“J’ai commencé ma carrière chez Pino. Pendant des semaines, je n’ai mangé que des pizzas. Chez McDonald’s, c’est quoi le repas du personnel ? s’interroge Alain Fontaine, le président de l’Association française des maîtres restaurateurs (AFMR), pour qui le repas du personnel est à la fois un enjeu de santé au travail et une source intense de réflexion. “Cela représente un coût important pour nos entreprises. La TVA sur la nourriture de nos équipes est inacceptable, d’autant que cet avantage est lié à la nature intrinsèque de notre activité. En outre, on paye des charges sur ce poste en haut de la fiche de paye. Une double peine !” Pour Stéphane Manigold, président du groupe Eclore, bien nourrir ses collaborateurs est essentiel : “Ils mangent deux fois par jour dans nos restaurants, ce n’est pas rien en période de baisse du pouvoir d’achat. C’est le premier avantage de notre secteur !”
Les employés de la restauration sont-ils bien traités au réfectoire ?
“Dans les grandes maisons, même dans les années 1970, on était plutôt bien traité, même si on mangeait souvent debout. C’était une autre époque”, regrette Gérald Passedat, 3 étoiles Michelin au Petit Nice à Marseille. “Mal nourrir ses collaborateurs, ça existe encore avec des employés qui mangent un fond de casserole sur un coin de piano. Mais c’est vraiment à la marge et contreproductif pour retenir ses équipes. Plus jeune, j’ai été marqué par le film Garçon ! de Claude Sautet. C’est un modèle de ce que devrait être le repas du personnel”, envisage avec sincérité Alain Fontaine. “Lorsque je dis à un nouvel employé qu’il aura 45 minutes pour manger, il ne peut pas le croire. Ce moment a fortement changé, il est toujours convivial. Le chef parle du PSG avec les commis, mais je suis frappé de les voir manger ensemble en salle - alors qu’ils ont un réfectoire -, tous plongés dans leur portable. Pour le menu, ils ont 3 ou 4 choix et uniquement du frais. Les fournisseurs nous offrent des échantillons : andouillettes, glaces... On respecte les religions, les régimes. L’alcool est interdit.

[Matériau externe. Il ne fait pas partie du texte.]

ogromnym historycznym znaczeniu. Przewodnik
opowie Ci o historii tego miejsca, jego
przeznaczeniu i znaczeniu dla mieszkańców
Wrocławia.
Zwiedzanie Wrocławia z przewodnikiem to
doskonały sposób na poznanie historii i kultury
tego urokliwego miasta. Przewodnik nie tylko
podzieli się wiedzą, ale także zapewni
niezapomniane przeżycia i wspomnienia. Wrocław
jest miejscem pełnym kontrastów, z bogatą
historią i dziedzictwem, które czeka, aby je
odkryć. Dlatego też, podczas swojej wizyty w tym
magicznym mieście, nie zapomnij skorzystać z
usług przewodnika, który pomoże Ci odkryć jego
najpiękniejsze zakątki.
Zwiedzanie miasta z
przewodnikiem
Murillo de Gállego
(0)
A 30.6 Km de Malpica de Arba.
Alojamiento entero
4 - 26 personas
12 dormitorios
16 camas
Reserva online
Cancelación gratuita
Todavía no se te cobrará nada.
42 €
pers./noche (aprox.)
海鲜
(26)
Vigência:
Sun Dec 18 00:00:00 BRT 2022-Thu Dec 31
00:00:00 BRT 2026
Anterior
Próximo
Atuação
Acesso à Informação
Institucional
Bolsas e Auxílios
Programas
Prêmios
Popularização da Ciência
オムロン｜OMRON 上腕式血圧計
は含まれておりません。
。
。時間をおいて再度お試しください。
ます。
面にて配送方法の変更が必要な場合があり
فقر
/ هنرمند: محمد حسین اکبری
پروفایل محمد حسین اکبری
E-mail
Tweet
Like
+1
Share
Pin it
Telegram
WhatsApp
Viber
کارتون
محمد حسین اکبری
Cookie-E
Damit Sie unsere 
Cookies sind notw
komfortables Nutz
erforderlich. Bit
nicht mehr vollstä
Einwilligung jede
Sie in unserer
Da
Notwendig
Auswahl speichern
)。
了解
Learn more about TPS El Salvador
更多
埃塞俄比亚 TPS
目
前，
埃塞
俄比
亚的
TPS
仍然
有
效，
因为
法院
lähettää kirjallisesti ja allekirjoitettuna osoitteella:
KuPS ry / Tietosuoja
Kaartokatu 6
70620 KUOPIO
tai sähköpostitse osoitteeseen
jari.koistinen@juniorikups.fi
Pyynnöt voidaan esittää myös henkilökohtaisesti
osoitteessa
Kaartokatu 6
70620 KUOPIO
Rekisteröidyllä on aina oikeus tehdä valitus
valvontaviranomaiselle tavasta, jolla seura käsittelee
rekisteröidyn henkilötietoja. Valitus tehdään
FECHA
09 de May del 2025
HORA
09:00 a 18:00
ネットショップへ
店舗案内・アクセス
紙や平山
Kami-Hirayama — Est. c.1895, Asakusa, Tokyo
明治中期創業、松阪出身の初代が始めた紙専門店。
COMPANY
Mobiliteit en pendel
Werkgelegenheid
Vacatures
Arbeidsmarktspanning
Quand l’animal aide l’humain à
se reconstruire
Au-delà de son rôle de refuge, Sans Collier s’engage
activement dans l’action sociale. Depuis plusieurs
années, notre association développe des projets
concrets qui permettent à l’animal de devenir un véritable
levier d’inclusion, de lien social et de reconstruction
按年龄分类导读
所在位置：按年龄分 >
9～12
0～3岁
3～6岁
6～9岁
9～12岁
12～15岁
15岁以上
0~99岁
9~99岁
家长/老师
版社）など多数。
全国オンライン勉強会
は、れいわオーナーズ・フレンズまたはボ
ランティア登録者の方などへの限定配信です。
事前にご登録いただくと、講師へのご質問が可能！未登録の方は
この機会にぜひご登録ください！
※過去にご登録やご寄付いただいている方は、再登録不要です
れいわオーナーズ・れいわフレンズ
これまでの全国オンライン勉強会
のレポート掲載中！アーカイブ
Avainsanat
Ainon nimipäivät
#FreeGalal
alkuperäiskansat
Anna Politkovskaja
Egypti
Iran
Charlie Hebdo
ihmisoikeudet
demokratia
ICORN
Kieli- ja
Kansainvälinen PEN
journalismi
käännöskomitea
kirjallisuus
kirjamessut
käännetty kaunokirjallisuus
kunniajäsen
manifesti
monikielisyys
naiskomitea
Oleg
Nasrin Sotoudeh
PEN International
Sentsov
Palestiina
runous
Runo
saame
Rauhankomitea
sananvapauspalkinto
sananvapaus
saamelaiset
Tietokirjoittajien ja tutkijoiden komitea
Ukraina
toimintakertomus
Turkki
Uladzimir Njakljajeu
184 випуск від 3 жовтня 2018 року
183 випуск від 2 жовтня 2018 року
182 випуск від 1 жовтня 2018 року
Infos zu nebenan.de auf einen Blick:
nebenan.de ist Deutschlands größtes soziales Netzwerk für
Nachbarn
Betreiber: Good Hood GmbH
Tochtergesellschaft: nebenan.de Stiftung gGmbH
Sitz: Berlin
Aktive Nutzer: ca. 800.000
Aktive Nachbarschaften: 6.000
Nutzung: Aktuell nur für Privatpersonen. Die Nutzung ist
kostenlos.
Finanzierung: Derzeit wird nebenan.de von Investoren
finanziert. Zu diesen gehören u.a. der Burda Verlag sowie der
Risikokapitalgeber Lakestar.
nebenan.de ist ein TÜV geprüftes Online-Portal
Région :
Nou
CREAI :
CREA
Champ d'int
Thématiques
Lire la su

Certains mangent double ration”, liste Stéphane Malchow, le directeur de la brasserie parisienne Mollard.
“Au Petit Nice, le chef élabore, chaque semaine, le menu des équipes. Tous les départements de la cuisine sont mis à contribution. On ne transige pas sur la qualité avec deux fois de la viande et trois fois du poisson par semaine. Avant Noël, il y avait du lièvre à la royale, une autre fois de la bouillabaisse. Pas de congelé et toujours une entrée, plat et dessert. Le coût pour l’entreprise est bien supérieur à l’indemnité légale mais la première chose à faire pour respecter ses collaborateurs, c’est de bien les nourrir”, certifie Gérald Passedat. “Comme à un client, lorsqu’un employé arrive chez nous, on lui demande quel est son régime ou s’il a des allergies. C’est un écueil de sociabilité”, vient conclure le président de l’AFMR.